Kids, in their excitement, had told parents that our next unit would be online book clubs. Parents had made it clear: I don’t want my kid using any kind of social network. I was perplexed as, in my mind, this wasn’t different than blogging using Kidblog. Parents had been more than willing to permit that. So what was different?
I was told, “Facebook is a disaster!” Parents wondered how I could justify kids sitting around at school playing on social networks. And I understand. There is a cultural belief that social networks can be only used for wasting time.
Yet, I have to disagree with it. I like to think the metaphor of driving a car. Every person looks forward to the rite of passage of turning 16. Being legally allowed to drive alone is implicitly declaring a teenage to be a trusted adult. As a third grade teacher, I know that even 9 year olds look forward to that day. I could not imagine a world where, without any preparation or guidance, a new 16 year old is given a key, and told to be a good driver. That would never happen.
Instead, from birth, children observe their parents driving. They notice how a driver acts in the driver seat. Every 9 year old in my classroom can tell you the basic rules of the road. They will even tell me when their mom or dad was speeding, or maybe didn’t entirely stop at a stop sign.
A big milestone is the first day of driver’s training. Of course, during this time, students are placed behind the wheel of a real car and asked to practice driving on real roads. This is done under the watchful eye of a driving instructor, who probably keeps a hesitant foot near the emergency brake.
You can see where I’m going with this, right? The concern that kids don’t know how to act in social networking spaces, complicated by the fact that these spaces can have serious consequences, is the reason for this type of work.

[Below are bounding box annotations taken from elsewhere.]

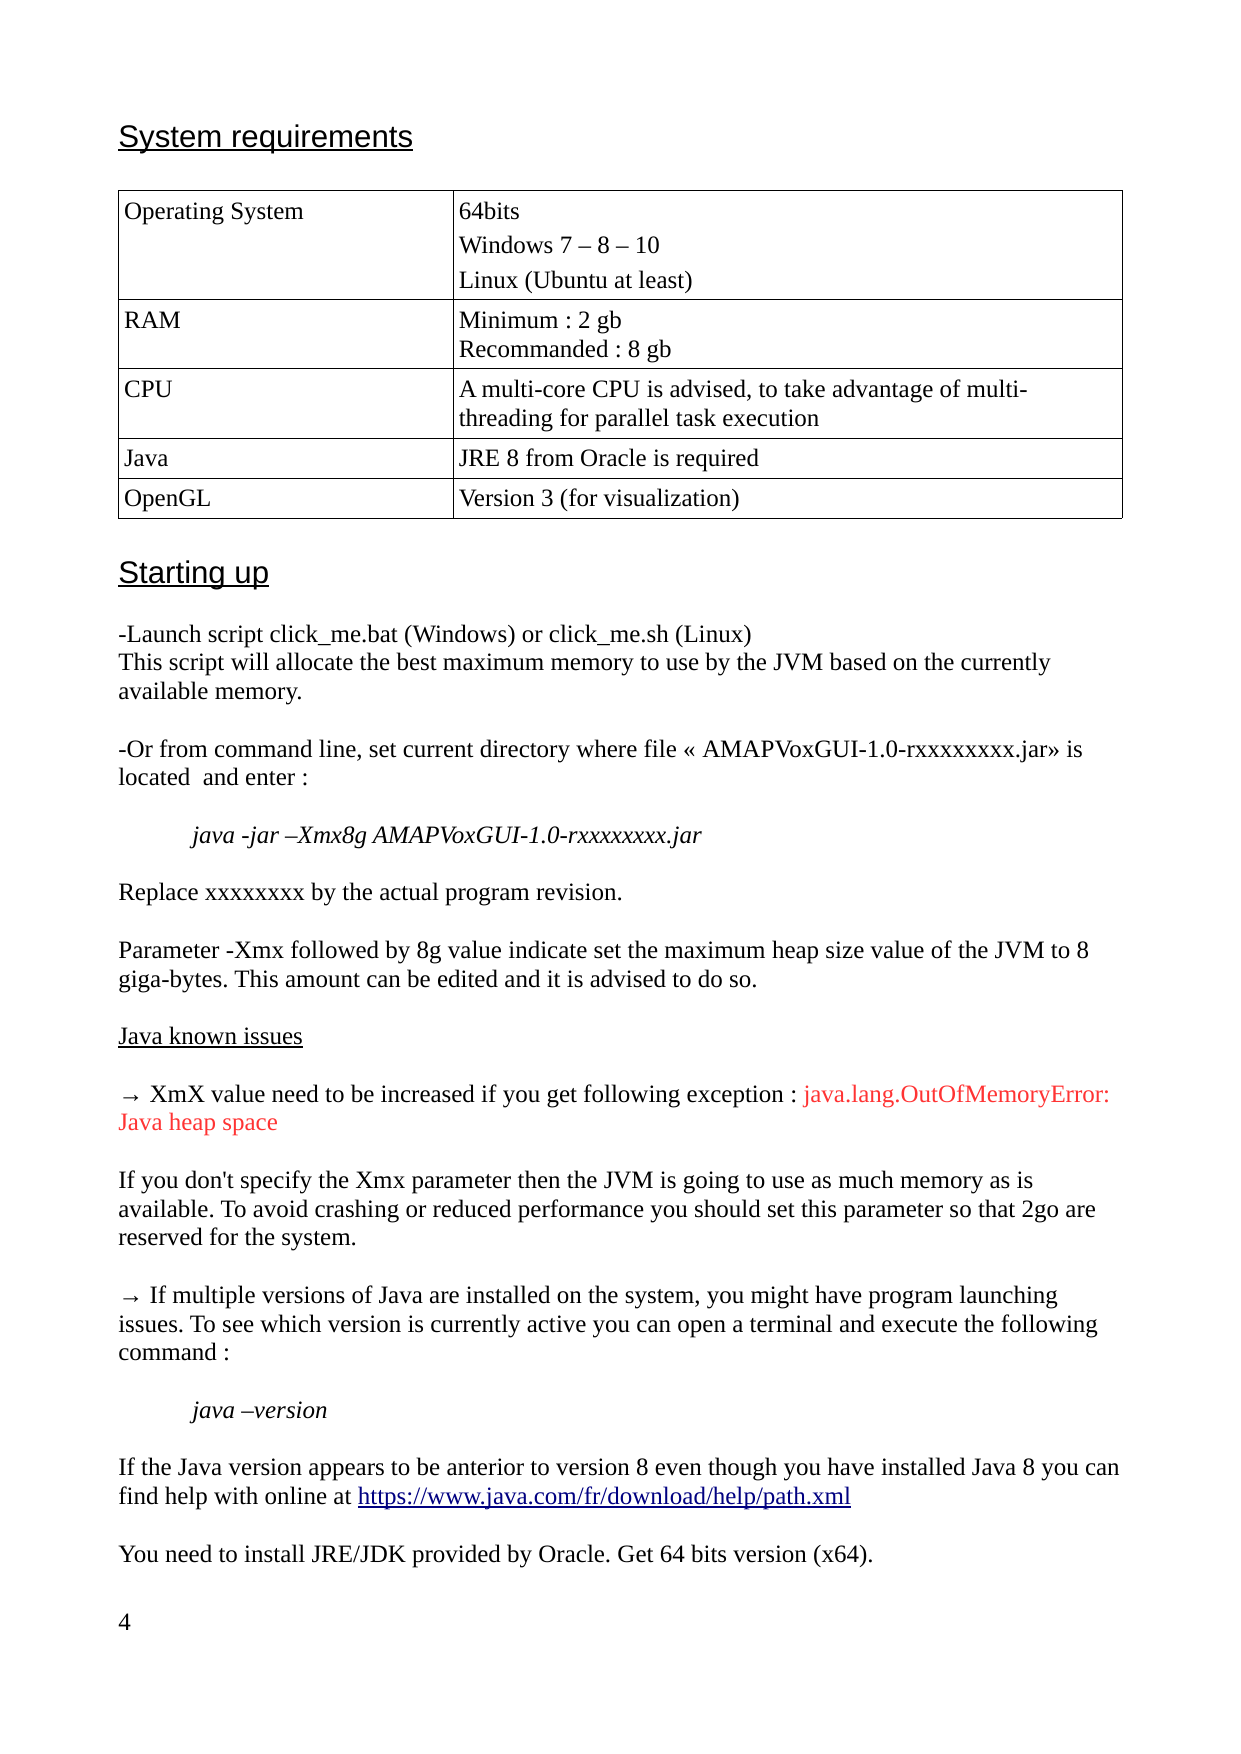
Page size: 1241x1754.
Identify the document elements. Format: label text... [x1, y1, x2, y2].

table_cell Minimum : 2 gb Recommanded : 8 gb [454, 300, 1122, 368]
table_cell RAM [119, 300, 453, 368]
text java -jar –Xmx8g AMAPVoxGUI-1.0-rxxxxxxxx.jar [118, 820, 1122, 849]
subtitle System requirements [118, 118, 1122, 154]
text You need to install JRE/JDK provided by Oracle. Get 64 bits version (x64). [118, 1539, 1122, 1567]
text java –version [118, 1395, 1122, 1424]
text Java known issues [118, 1021, 1122, 1050]
text → XmX value need to be increased if you get following exception : java.lang.OutOfMemoryError: Java heap space [118, 1079, 1122, 1136]
table_cell Version 3 (for visualization) [454, 479, 1122, 518]
text If you don't specify the Xmx parameter then the JVM is going to use as much memory as is available. To avoid crashing or reduced performance you should set this parameter so that 2go are reserved for the system. [118, 1165, 1122, 1251]
table_cell CPU [119, 369, 453, 437]
table_header Operating System [119, 191, 453, 299]
table_cell Java [119, 439, 453, 478]
text Parameter -Xmx followed by 8g value indicate set the maximum heap size value of the JVM to 8 giga-bytes. This amount can be edited and it is advised to do so. [118, 935, 1122, 992]
subtitle Starting up [118, 554, 1122, 590]
table_cell OpenGL [119, 479, 453, 518]
table_cell A multi-core CPU is advised, to take advantage of multi-threading for parallel task execution [454, 369, 1122, 437]
text Replace xxxxxxxx by the actual program revision. [118, 877, 1122, 906]
text -Launch script click_me.bat (Windows) or click_me.sh (Linux) [118, 619, 1122, 647]
table_header 64bits Windows 7 – 8 – 10 Linux (Ubuntu at least) [454, 191, 1122, 299]
text → If multiple versions of Java are installed on the system, you might have program launching issues. To see which version is currently active you can open a terminal and execute the following command : [118, 1280, 1122, 1366]
text -Or from command line, set current directory where file « AMAPVoxGUI-1.0-rxxxxxxxx.jar» is located and enter : [118, 734, 1122, 791]
text If the Java version appears to be anterior to version 8 even though you have installed Java 8 you can find help with online at https://www.java.com/fr/download/help/path.xml [118, 1452, 1122, 1510]
table_cell JRE 8 from Oracle is required [454, 439, 1122, 478]
text This script will allocate the best maximum memory to use by the JVM based on the currently available memory. [118, 647, 1122, 705]
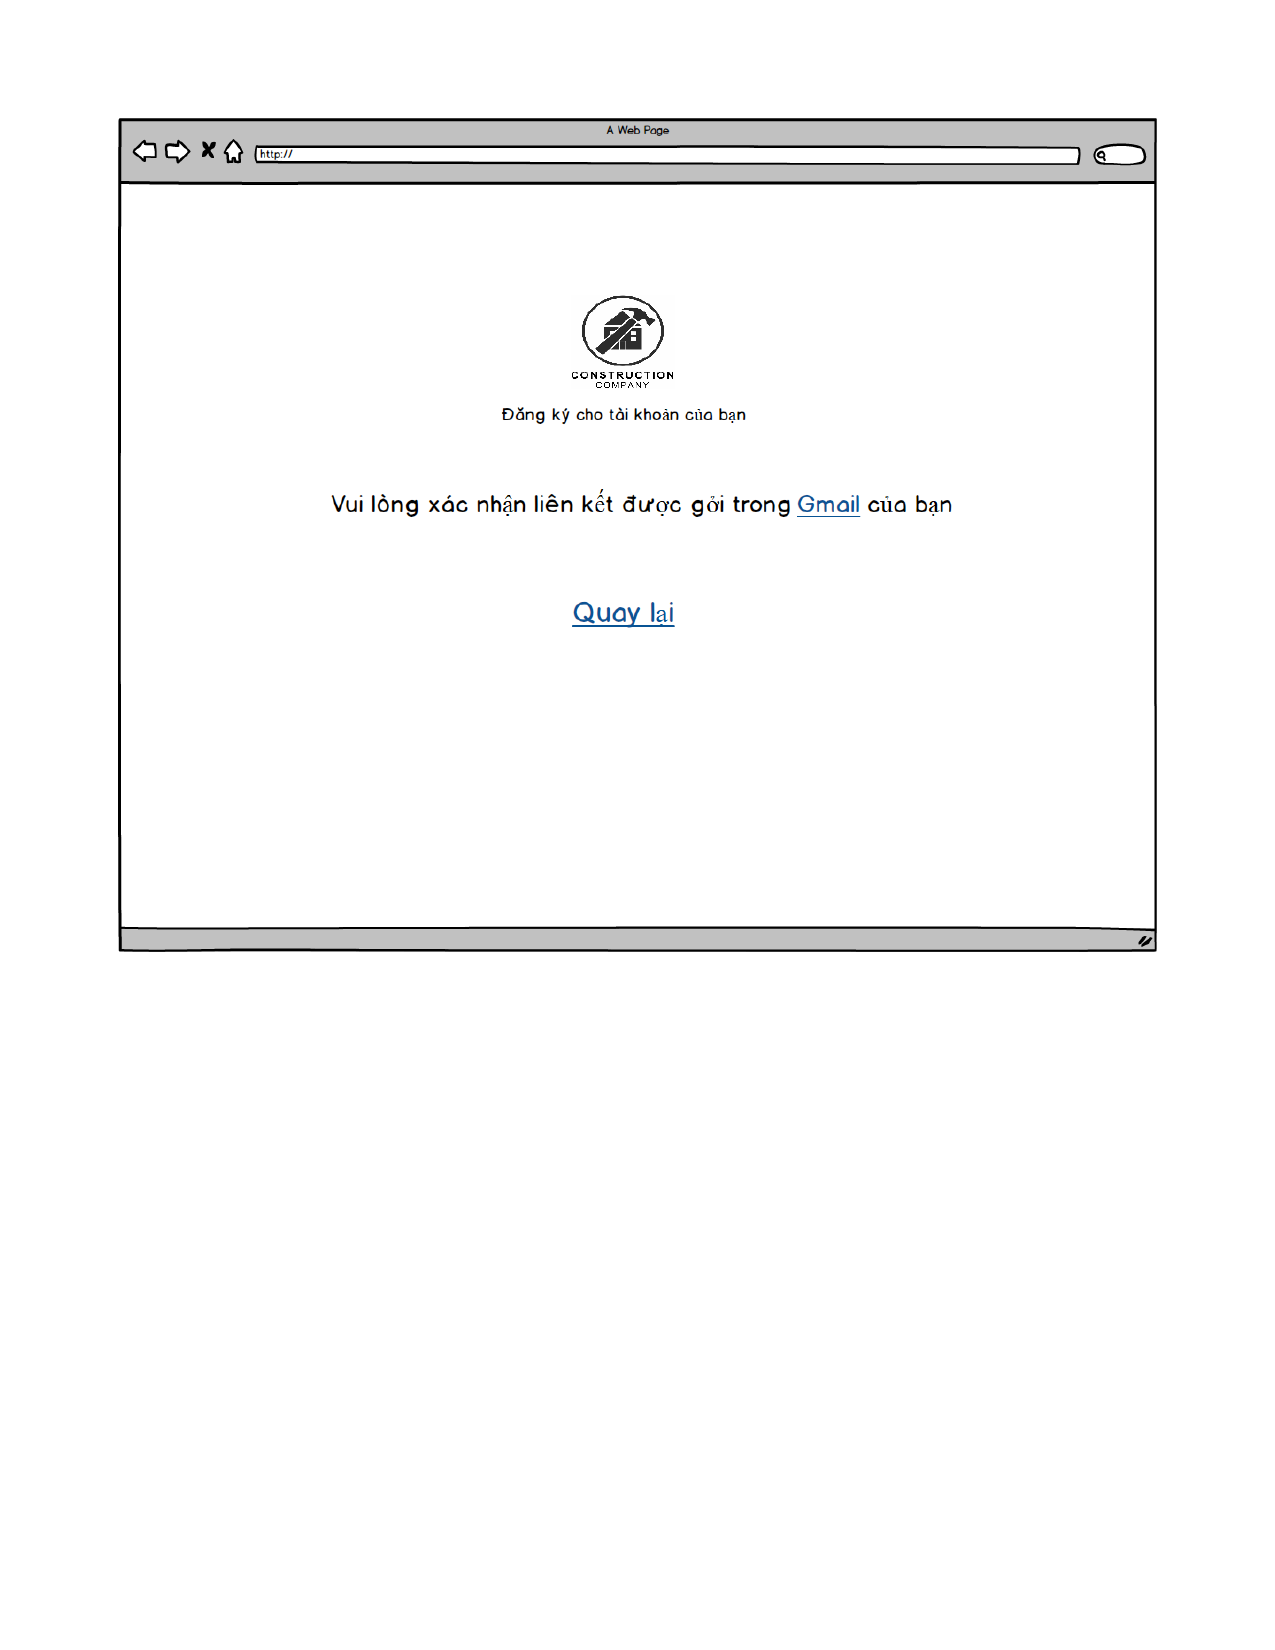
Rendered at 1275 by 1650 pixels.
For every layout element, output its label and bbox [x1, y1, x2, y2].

picture [118, 118, 1157, 952]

The fact is, Facebook isn’t the problem. Neither is Twitter, or Instagram, or whatever space comes online tomorrow. Kids need to learn the rules of the road for a vista that has no speed limits or right of way. Kids need to learn how to navigate in this uncharted space, and have to learn how to figure it all out again when those spaces change. And with the “driving age” for many of these sites set at 12 years old, with no photo ID required, if not in elementary school, then where should these crucial skills be introduced?
So what lessons have I learned from this whole process? For one, I need to realize that digital spaces, including social networking sites, are hot button issue. One challenge of using technology to take learning beyond the walls of the school is that you’re taking learners into the real world, a place that causes some parents to have anxiety, for valid reasons. At school there’s a certain structure enforced by school policy that just can’t be enforced in the same way digital environments. I understand that.
So if I were to try this again, I would do many things differently. I need to spend time educating parents on the importance of using these tools under the guidance of a mentor. I need to spend time allowing parents to voice their concerns. I need to make clear my goals and objectives for this work.
I also need to consider ways to accommodate all students in a unit of this type, respecting family values without singling out students. Is there some kind of hybrid implementation? What might that look like?
Ultimately, I need to consider my main purpose. Is it to steep students in the “rules of the road,” providing real practice while I sit in the passenger seat? Or is it simply to make book club conversations visible?
While I don’t necessarily consider this inquiry project to be a failure, I do you think that I learned quite a bit from my bumps and bruises. I certainly have several ideas of how to approach this differently next year.